KINGMAN – While many graduates of Kingman High School might choose careers in distant cities or states, Sarah Warren does not plan to be one of them.
"I grew up here and like rural communities," she said.
"We're more tight-knit than big cities."
Warren received a $5,000 check Wednesday from Bo Wiley, dealer and managing partner of Wiley Automotive Group/Colorado River Ford Lincoln Mercury.
She is a 2004 recipient of a Ford Country Scholars Program scholarship that may be applied toward tuition at any college or university.
Warren said she hopes to attend Purdue University in Indiana in the fall.
She has been accepted there for admission, but is trying to arrange financing for her post-secondary education.

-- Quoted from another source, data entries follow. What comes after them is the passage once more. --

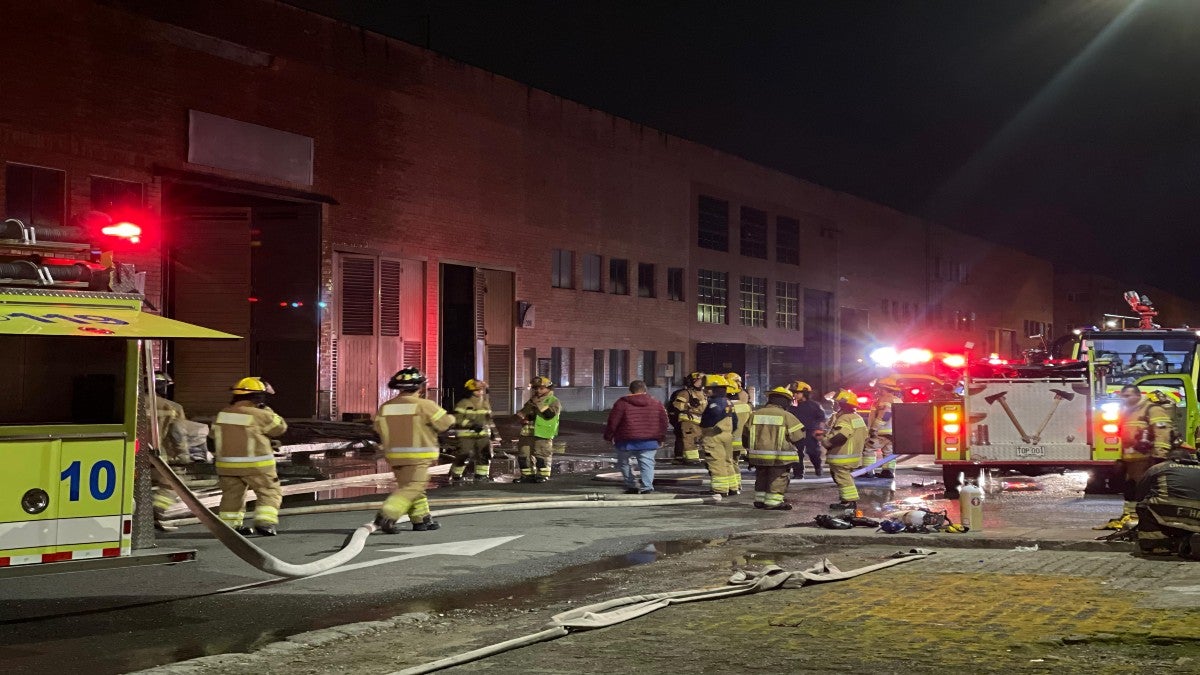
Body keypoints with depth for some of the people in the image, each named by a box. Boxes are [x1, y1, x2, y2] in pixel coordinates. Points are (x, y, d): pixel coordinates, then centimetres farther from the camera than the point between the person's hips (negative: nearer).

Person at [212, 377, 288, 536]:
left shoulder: (222, 414, 3)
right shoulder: (260, 415, -15)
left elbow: (215, 435, 15)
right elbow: (280, 427, -2)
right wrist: (266, 410, 5)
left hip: (227, 463, 5)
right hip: (256, 465, -5)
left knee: (232, 494, 18)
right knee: (270, 492, 5)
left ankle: (230, 524, 20)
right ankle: (264, 522, -8)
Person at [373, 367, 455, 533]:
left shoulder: (385, 407, 4)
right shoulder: (425, 405, -11)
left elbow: (380, 430, 10)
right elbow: (446, 423, -3)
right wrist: (451, 418, 19)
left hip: (394, 455, 7)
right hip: (418, 456, -7)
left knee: (408, 486, 19)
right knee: (411, 488, -7)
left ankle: (421, 519, 24)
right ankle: (386, 515, -23)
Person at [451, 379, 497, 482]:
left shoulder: (486, 404, 16)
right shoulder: (463, 404, -7)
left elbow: (489, 418, 27)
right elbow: (458, 418, -16)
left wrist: (492, 429, 18)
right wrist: (471, 425, -25)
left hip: (483, 435, 6)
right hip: (466, 435, -6)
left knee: (485, 454, -3)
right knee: (463, 456, -9)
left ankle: (481, 475, 11)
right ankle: (455, 475, 8)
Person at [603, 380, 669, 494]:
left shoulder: (622, 403, -3)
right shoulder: (656, 403, 8)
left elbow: (613, 421, -3)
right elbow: (663, 421, 12)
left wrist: (609, 436, 9)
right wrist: (661, 438, 21)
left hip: (626, 441, -2)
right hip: (649, 441, 2)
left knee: (623, 462, 15)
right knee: (647, 463, 3)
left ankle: (631, 485, 12)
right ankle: (646, 487, -11)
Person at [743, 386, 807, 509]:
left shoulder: (755, 414, 4)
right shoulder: (787, 416, -9)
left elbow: (745, 435, 11)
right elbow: (798, 437, -4)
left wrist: (749, 449, 24)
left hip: (758, 456, 5)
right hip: (779, 456, -5)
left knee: (761, 477, 18)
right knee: (778, 478, 5)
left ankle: (759, 500, 24)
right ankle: (773, 501, 2)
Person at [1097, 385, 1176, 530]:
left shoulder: (1153, 409, -8)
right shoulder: (1127, 412, 23)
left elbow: (1162, 432, -18)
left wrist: (1159, 456, -25)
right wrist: (1121, 459, 29)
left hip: (1147, 459, -10)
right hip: (1131, 460, 10)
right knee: (1130, 488, 14)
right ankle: (1128, 516, 22)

"I'm going to major in pre-medicine," she said.
"I hope to become a pharmacist."
Sarah is the daughter of John and Debbie Warren.
John Warren said Sarah took advanced placement and college level courses at KHS, enabling her to graduate one year early.
Ford Motor Co.
instituted its Ford Country Scholars Program in 2002 to run for three years.

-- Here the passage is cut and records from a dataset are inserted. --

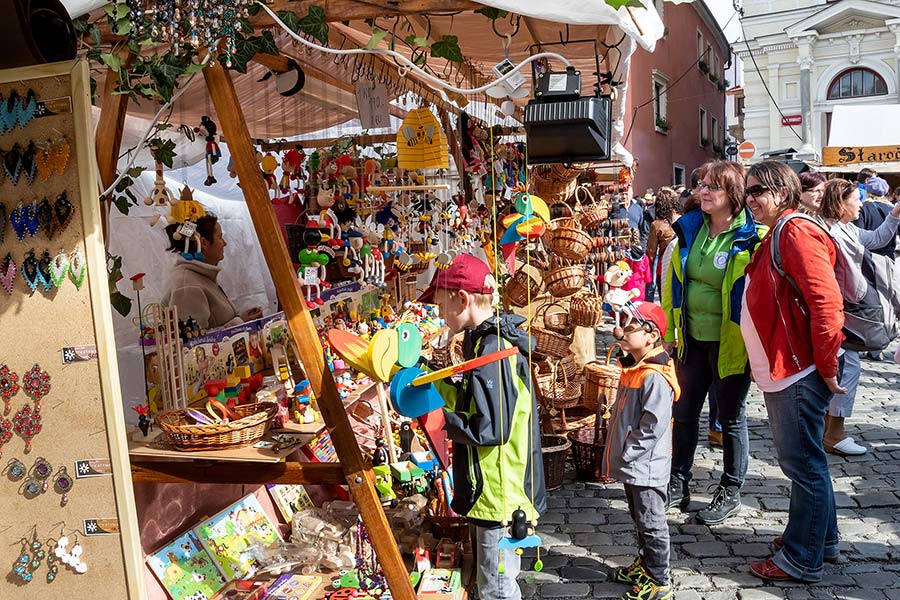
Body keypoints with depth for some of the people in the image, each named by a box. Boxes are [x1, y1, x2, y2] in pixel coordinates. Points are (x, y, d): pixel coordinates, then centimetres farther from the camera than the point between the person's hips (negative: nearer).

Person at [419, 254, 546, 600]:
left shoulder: (491, 351, -24)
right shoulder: (489, 340, 7)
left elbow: (492, 429, -27)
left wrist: (440, 418, -17)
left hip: (499, 495, -10)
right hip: (492, 490, 10)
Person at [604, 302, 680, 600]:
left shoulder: (655, 377, -24)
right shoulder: (632, 368, 7)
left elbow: (652, 427, -25)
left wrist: (627, 457, -19)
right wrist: (617, 456, 16)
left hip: (645, 467, -9)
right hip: (631, 466, 10)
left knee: (651, 523, 4)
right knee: (639, 519, 23)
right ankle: (644, 565, 40)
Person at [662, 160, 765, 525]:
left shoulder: (750, 238, -14)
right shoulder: (689, 230, 3)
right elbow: (672, 285, 9)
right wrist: (668, 331, 7)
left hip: (730, 342, -6)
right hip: (692, 338, 6)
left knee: (731, 418, 10)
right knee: (684, 412, 14)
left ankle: (730, 493, 26)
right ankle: (678, 484, 30)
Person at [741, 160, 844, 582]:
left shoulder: (797, 234, -15)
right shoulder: (772, 238, 15)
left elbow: (827, 303, -22)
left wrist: (826, 366, -17)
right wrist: (760, 362, 18)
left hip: (798, 373, -10)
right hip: (778, 371, 10)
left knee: (802, 463, 1)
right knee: (802, 460, 20)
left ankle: (802, 560, 14)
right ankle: (822, 539, 35)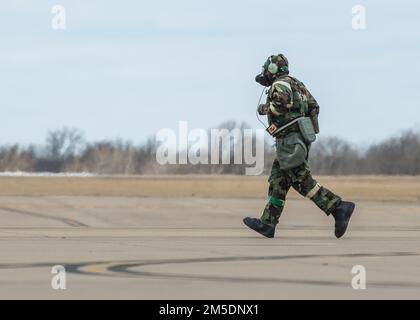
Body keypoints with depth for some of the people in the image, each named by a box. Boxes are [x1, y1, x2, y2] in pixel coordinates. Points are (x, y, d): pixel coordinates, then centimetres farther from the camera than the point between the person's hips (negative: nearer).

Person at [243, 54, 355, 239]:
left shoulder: (280, 84, -7)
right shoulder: (296, 84, 21)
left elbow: (281, 103, -26)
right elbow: (314, 106, 16)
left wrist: (264, 109, -9)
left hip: (289, 138, -10)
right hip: (300, 138, 10)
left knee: (301, 181, -13)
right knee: (277, 181, 12)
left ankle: (339, 208, -22)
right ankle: (267, 224, 14)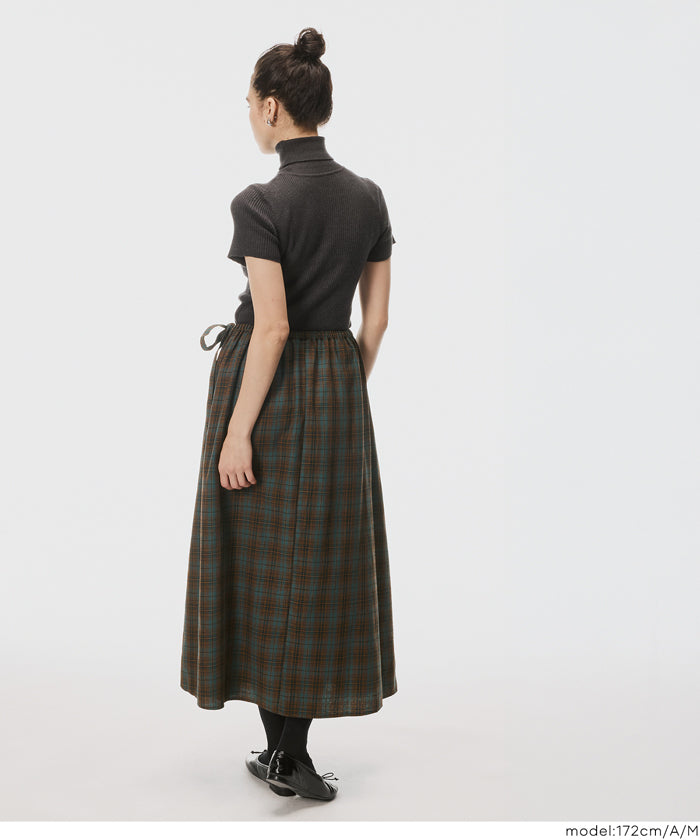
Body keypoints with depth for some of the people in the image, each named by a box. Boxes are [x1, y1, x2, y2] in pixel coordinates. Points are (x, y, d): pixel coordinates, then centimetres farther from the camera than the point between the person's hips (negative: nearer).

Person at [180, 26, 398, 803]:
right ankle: (289, 751, 19)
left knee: (262, 563, 6)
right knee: (321, 558, 12)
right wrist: (346, 397, 16)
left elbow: (272, 327, -20)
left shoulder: (261, 203, -15)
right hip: (337, 387, 6)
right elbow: (375, 318, 6)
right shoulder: (368, 197, 4)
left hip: (268, 385, -6)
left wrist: (238, 432, -16)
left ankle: (285, 751, 14)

It presents scholarships for $5,000 each to high school seniors and juniors in 11 western states.
Awards to be made in the three-year period of the program total 775 scholarships delivered for students in Arizona, Alaska, Colorado, Idaho, Wyoming, Montana, Washington, Oregon, Utah, Nevada and New Mexico.
Students could visit a Ford dealership or apply for a scholarship online.

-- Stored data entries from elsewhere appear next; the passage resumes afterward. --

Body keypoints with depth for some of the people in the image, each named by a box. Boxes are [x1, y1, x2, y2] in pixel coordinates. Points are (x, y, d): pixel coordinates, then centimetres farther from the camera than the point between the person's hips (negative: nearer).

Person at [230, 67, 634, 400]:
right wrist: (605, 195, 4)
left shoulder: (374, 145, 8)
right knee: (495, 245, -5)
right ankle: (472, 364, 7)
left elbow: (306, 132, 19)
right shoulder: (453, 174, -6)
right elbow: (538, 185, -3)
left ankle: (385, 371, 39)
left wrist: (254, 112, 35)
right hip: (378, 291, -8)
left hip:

Just eight students went in to the Colorado River Ford Lincoln Mercury dealership in Kingman to apply this year, according to Jessie Sayas, public relations director for Wiley Automotive Group and the local dealership.
"A panel of three judges read essays the students wrote about themselves, their intended field of study and why they want to return to a rural community after college," Sayas said.
"In addition to the essay, judges looked at the applicant's grade-point average and community service in determining winners."
While the program is scheduled to end this year, Colorado River Ford Lincoln Mercury officials will recommend the program be continued by Ford Motor Co., Sayas said.
"It's nice to be able to provide financial assistance to kids committed to a rural life," she said.